Friday, December 8, 2017

DISASTER RELIEF

Opening here in the Valley this weekend:


The Disaster ArtistIf you’ve never seen The Room, you probably should. An attempt at a sort of Strindberg-ish tragic love triangle, the 2003 drama, written and directed by and starring Tommy Wiseau, has come to be celebrated as one of the most memorably bad movies of all time, and not without reason, and there’s a level at which it must be seen to be understood.

I would say that it’s especially important if you plan to see The Disaster Artist, James Franco’s new film about the conception and making of The Room. But I’m not sure that’s the case—the friend with whom I saw The Disaster Artist enjoyed it immensely without having seen The Room.

The jaw-dropping dreadfulness of The Room derives not from ineptitude or economic deprivation (it was professionally produced, with a budget in the millions) but from Wiseau’s seeming lack of understanding of the basics of how human beings normally behave and converse. It was like he fell to earth from another planet where the people have Eastern European accents but no other customs in common with earthlings. My favorite line in the film (it’s not referenced in The Disaster Artist) comes when Wiseau, as the hero, compliments his girlfriend on the surprise party she’s thrown him: “You invited all my friends! Good thinking!”

According to Greg Sestero, the model and aspiring actor who co-starred in The Room, and from whose like-titled memoir The Disaster Artist was adapted, Wiseau was a mysterious figure. His clothing and hairstyle suggested an Anne Rice vampire, and despite his accent and Tarzan-like syntax he claimed he was from New Orleans, and was opaque about everything else from his age to his apparently bottomless wealth. His work in the San Francisco acting class where he and Sestero met was tortured and incoherent, but also uninhibited in a way that Sestoro couldn’t help but admire.

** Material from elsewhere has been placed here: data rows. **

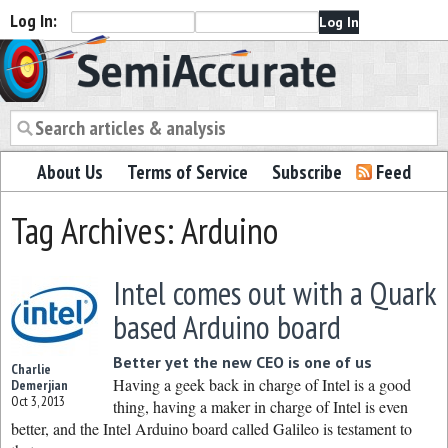
Log In:
Semiaccurate
About Us
Terms of Service
Subscribe
Feed
Tag Archives: Arduino
Intel comes out with a Quark
based Arduino board
Better yet the new CEO is one of us
Charlie
Having a geek back in charge of Intel is a good
Demerjian
Oct 3, 2013
thing, having a maker in charge of Intel is even
better, and the Intel Arduino board called Galileo is testament to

The script, by Scott Neustadter and Michael H. Weber, traces Sestero’s strange but mutually supportive friendship with Wiseau which, along with professional frustration, gave rise to The Room. James Franco directs, with skill and comic clarity, but more importantly—way more importantly—he plays Wiseau. Man, does he play Wiseau. He plays the crap out of him.

Going in, I thought the movie might be at a disadvantage with me. First of all, while I was amazed, fascinated and convulsed by The Room when I saw it, I’ve never felt any strong inclination to see it again. It didn’t become the bad-movie favorite for me that it did for many others (The Disaster Artist opens with talking heads of some famous fans). I laughed hard at it, it’s almost impossible not to, but I didn’t feel altogether good about my laughter. Beneath Wiseau’s incompetence you can sense real pain, and also a streak of misogyny, that can make the movie a little poignant, and a little unsavory.

Secondly, I’ve never been able to work up much enthusiasm for James Franco. He’s been in a number of good movies and I found him effective in some of them, often when his character wasn’t particularly likable to begin with. But he takes the role of Wiseau to a different level, or perhaps it takes him to a different level. It’s one of those cases of a character seeming to take over and possess an actor.

It’s a superb impersonation, but it goes beyond that—Franco’s Wiseau is mesmerizing and scary and hilarious and sad and maddening and lovable in a way that the real Wiseau, onscreen in The Room, is not. Of course, much of the comedy in The Disaster Artist derives from other people’s baffled reaction to Wiseau’s antics, and chief among these reactors is Dave Franco (brother of James), who’s excellent as Sestero, with his perplexed yet touchingly protective manner toward Wiseau. The cast also includes such notables as Zac Efron, Megan Mullally, Sharon Stone, Melanie Griffith, Jacki Weaver and Seth Rogen, mostly in smaller turns.

On the whole, The Disaster Artist is a triumph, small and improbable but definite. Like Tim Burton’s 1994 Ed Wood, it’s the story an artist of passion and vision but no talent, told by artists with passion and vision and plenty of talent.